- _HOW TO COMPLETE THIS TASK_:
Which lines in the records below contain the word "pixels"? Return each of them.

(Page segmentation data)

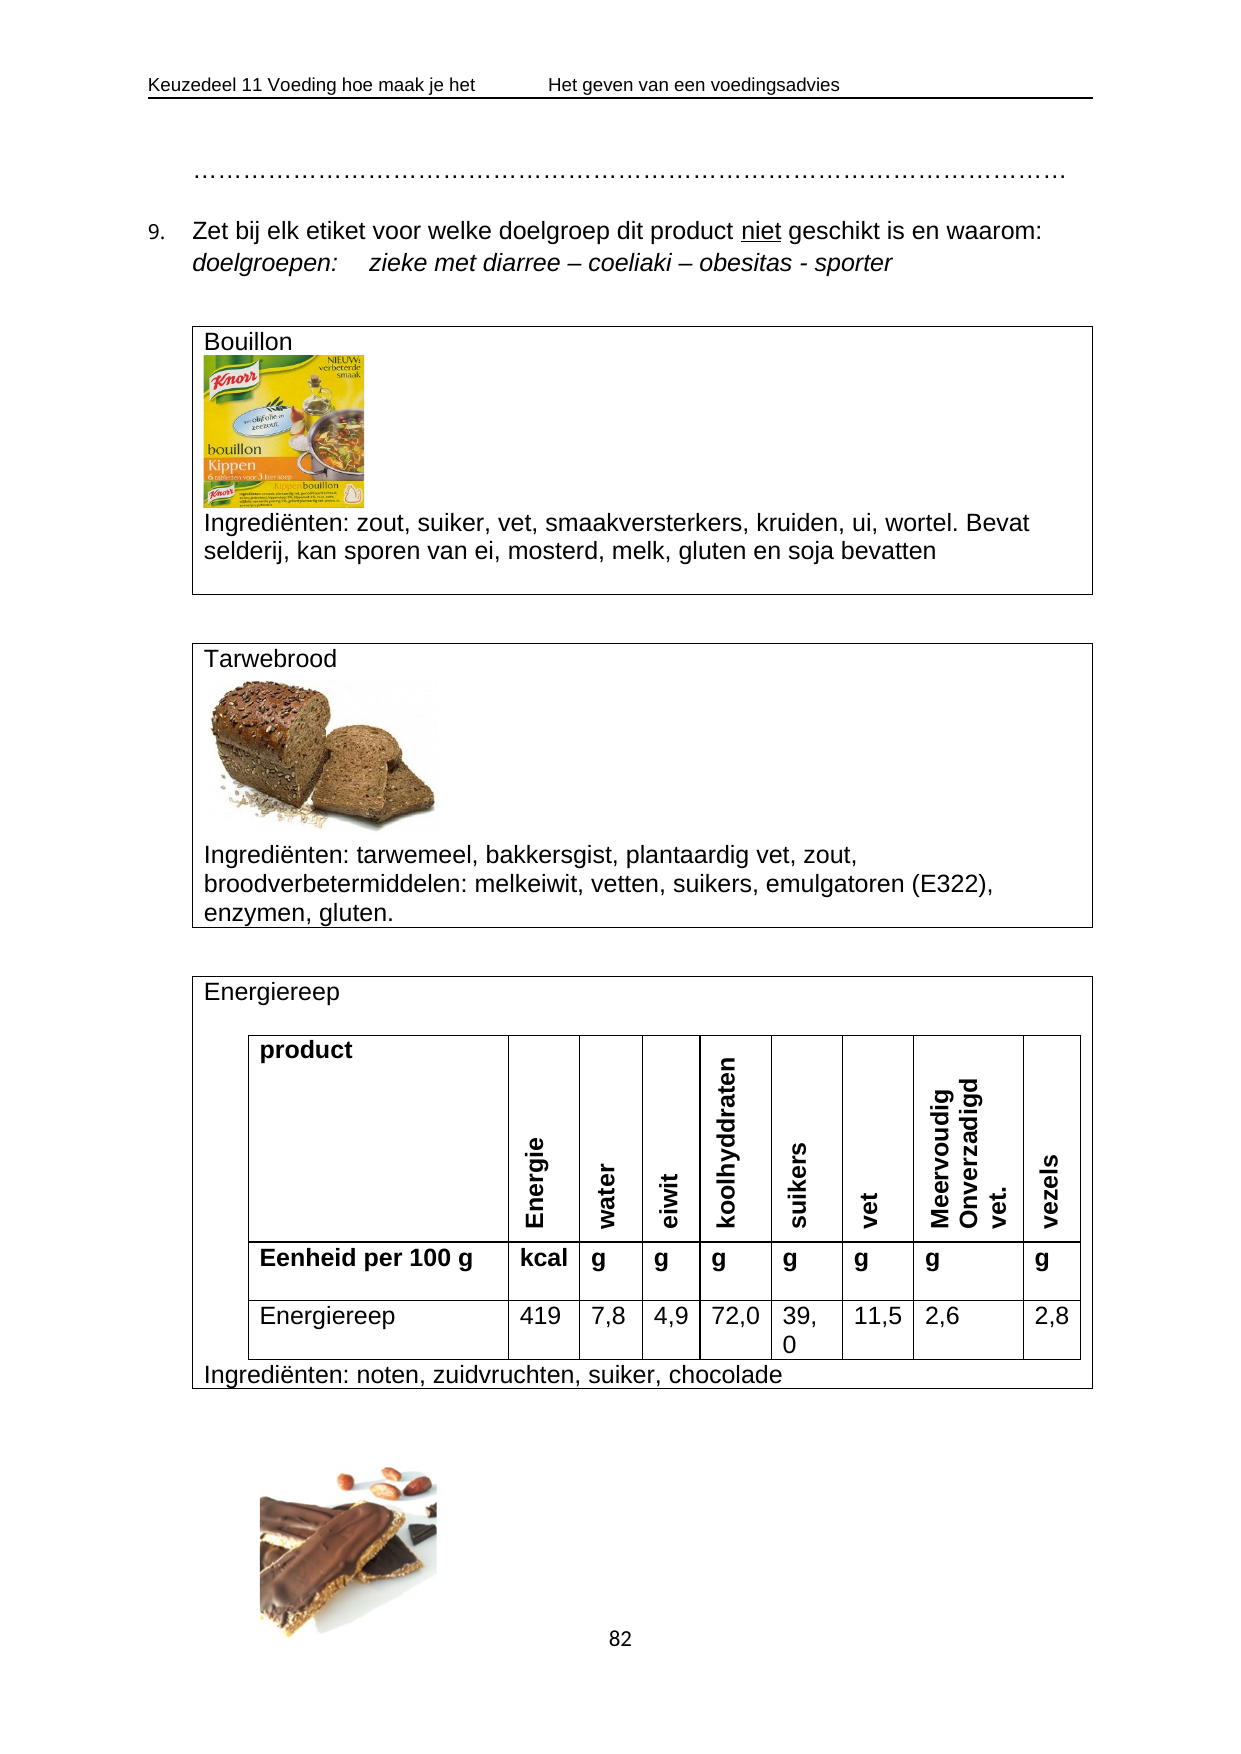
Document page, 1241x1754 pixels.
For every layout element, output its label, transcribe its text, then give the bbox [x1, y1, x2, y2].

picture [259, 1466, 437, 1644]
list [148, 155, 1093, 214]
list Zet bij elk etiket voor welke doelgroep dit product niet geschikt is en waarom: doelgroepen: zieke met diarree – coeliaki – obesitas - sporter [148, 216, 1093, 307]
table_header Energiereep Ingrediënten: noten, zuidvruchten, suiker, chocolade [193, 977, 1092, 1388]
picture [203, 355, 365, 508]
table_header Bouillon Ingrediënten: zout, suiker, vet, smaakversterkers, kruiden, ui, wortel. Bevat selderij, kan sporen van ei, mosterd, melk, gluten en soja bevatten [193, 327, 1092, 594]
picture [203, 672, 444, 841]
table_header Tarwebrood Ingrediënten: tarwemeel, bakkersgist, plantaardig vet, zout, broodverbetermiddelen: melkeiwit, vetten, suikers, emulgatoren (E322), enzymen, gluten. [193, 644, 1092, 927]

...

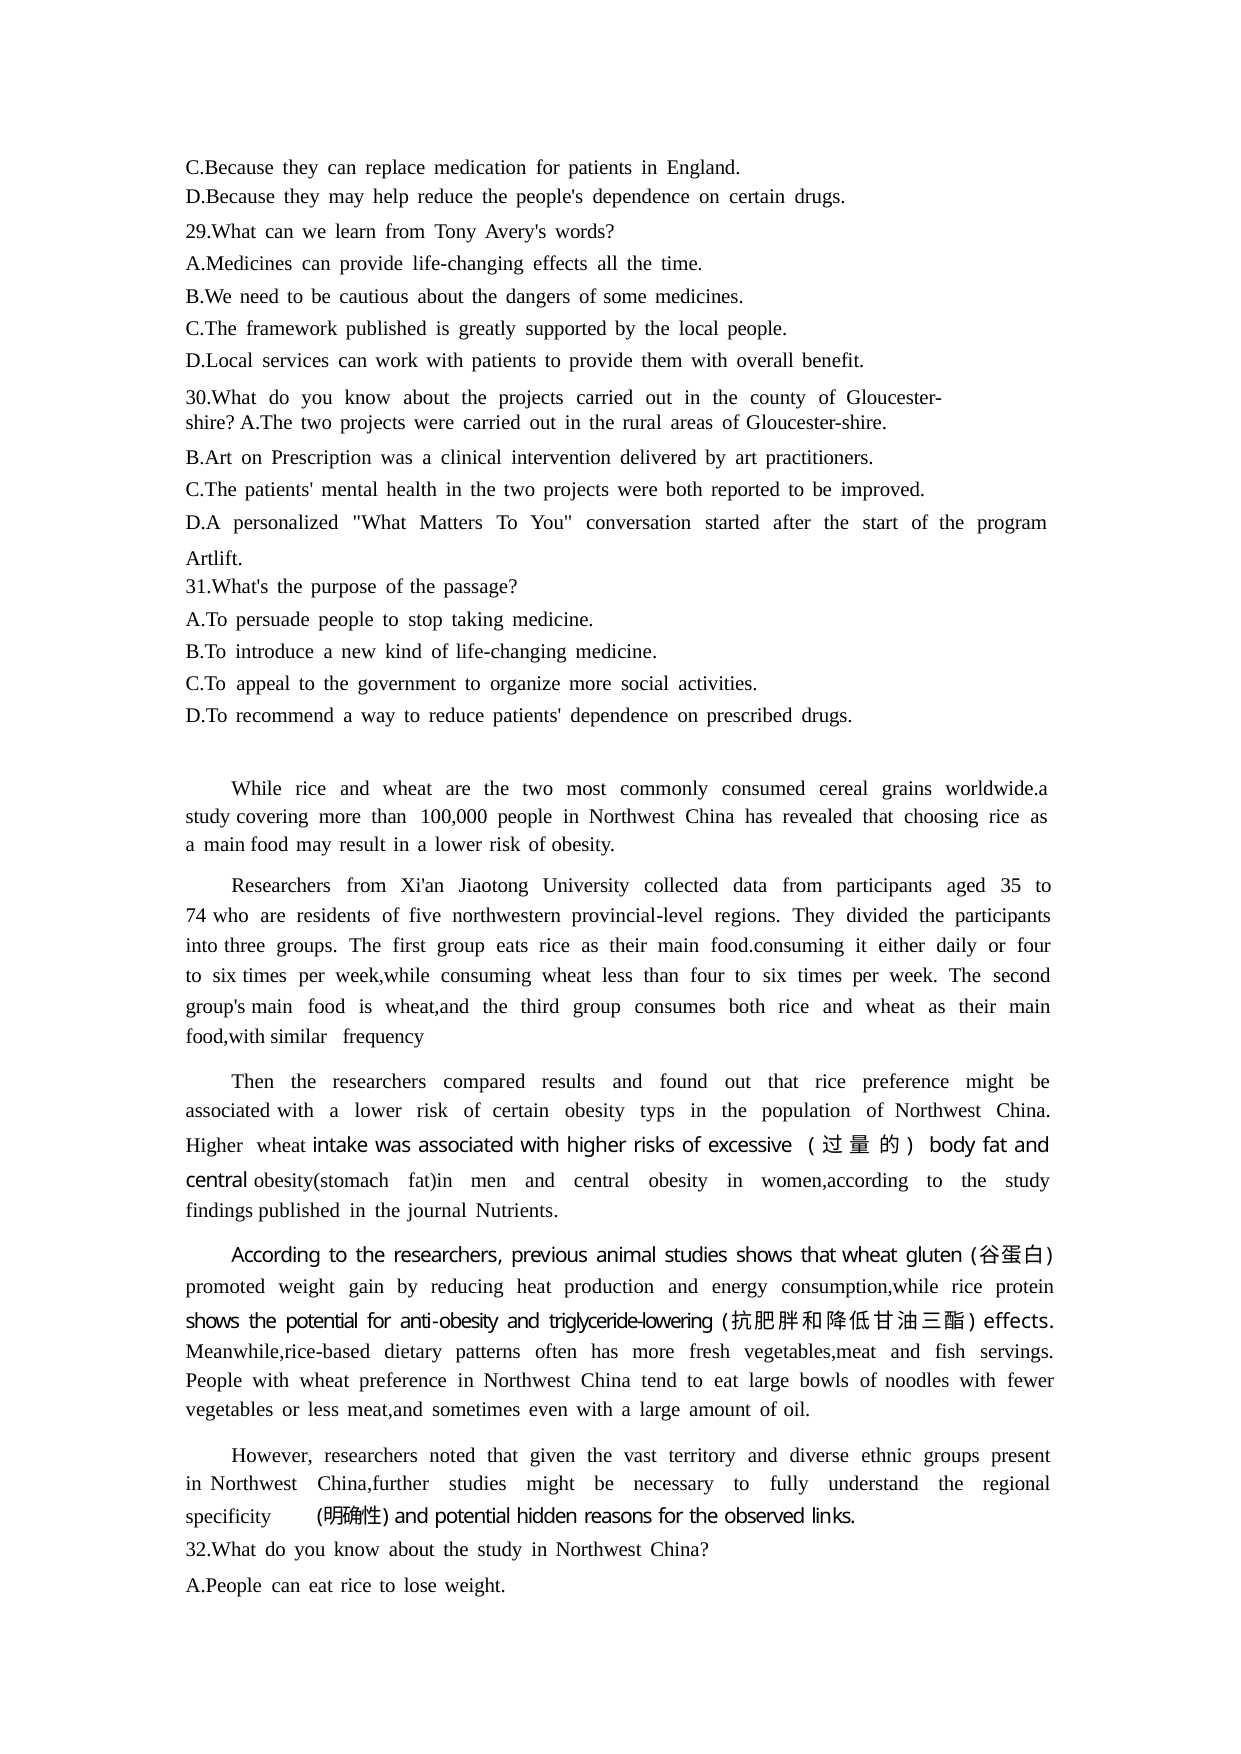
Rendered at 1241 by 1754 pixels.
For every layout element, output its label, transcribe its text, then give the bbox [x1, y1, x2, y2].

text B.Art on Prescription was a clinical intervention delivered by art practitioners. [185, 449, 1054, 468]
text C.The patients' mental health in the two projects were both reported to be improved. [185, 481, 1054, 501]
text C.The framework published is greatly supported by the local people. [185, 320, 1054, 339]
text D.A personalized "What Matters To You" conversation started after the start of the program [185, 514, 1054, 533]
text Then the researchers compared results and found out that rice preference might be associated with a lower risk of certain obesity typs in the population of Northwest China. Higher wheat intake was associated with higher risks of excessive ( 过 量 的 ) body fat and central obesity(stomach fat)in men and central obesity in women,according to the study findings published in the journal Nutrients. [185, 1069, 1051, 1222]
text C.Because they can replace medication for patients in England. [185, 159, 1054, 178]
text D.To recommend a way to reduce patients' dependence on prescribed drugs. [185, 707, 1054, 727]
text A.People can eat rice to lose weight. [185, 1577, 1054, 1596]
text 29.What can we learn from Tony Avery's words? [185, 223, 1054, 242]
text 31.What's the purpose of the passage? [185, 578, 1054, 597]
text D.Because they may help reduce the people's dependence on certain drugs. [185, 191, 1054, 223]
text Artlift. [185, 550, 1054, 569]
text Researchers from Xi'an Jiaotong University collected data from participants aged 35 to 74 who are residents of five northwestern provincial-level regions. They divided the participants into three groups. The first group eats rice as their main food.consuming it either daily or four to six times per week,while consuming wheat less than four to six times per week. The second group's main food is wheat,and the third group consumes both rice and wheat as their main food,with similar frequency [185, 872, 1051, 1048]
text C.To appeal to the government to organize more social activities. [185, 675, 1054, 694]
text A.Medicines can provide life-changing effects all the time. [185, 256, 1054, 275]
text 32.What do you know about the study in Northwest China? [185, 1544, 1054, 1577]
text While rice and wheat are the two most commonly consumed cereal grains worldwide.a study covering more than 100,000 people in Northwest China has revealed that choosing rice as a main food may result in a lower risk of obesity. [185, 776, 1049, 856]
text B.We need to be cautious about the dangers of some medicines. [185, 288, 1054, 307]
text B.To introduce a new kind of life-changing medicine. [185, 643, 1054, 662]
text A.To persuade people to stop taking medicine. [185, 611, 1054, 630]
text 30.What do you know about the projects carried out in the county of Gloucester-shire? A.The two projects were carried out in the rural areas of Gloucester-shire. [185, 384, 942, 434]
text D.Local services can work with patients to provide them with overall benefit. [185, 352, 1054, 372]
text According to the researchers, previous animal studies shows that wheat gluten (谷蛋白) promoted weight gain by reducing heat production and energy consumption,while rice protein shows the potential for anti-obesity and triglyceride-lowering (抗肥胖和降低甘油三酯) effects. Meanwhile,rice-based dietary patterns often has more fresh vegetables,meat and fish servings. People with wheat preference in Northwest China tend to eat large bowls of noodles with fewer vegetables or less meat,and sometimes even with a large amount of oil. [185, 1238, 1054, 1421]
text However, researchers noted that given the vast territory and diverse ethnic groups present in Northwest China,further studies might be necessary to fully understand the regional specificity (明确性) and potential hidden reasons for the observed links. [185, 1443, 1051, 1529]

---

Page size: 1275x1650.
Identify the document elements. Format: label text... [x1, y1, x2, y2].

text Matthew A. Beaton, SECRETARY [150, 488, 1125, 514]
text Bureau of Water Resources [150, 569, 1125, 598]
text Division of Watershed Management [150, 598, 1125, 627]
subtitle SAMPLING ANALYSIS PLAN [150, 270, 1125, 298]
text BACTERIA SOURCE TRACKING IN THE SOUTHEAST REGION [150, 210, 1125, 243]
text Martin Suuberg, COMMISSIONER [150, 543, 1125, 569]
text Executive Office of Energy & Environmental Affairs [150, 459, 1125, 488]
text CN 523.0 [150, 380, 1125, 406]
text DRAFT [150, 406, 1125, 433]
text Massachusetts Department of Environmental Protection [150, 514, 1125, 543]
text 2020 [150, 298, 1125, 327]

- _RESPONSE BOX_:
Document page, 1241x1754 pixels.
Rendered at 1241 by 1754 pixels.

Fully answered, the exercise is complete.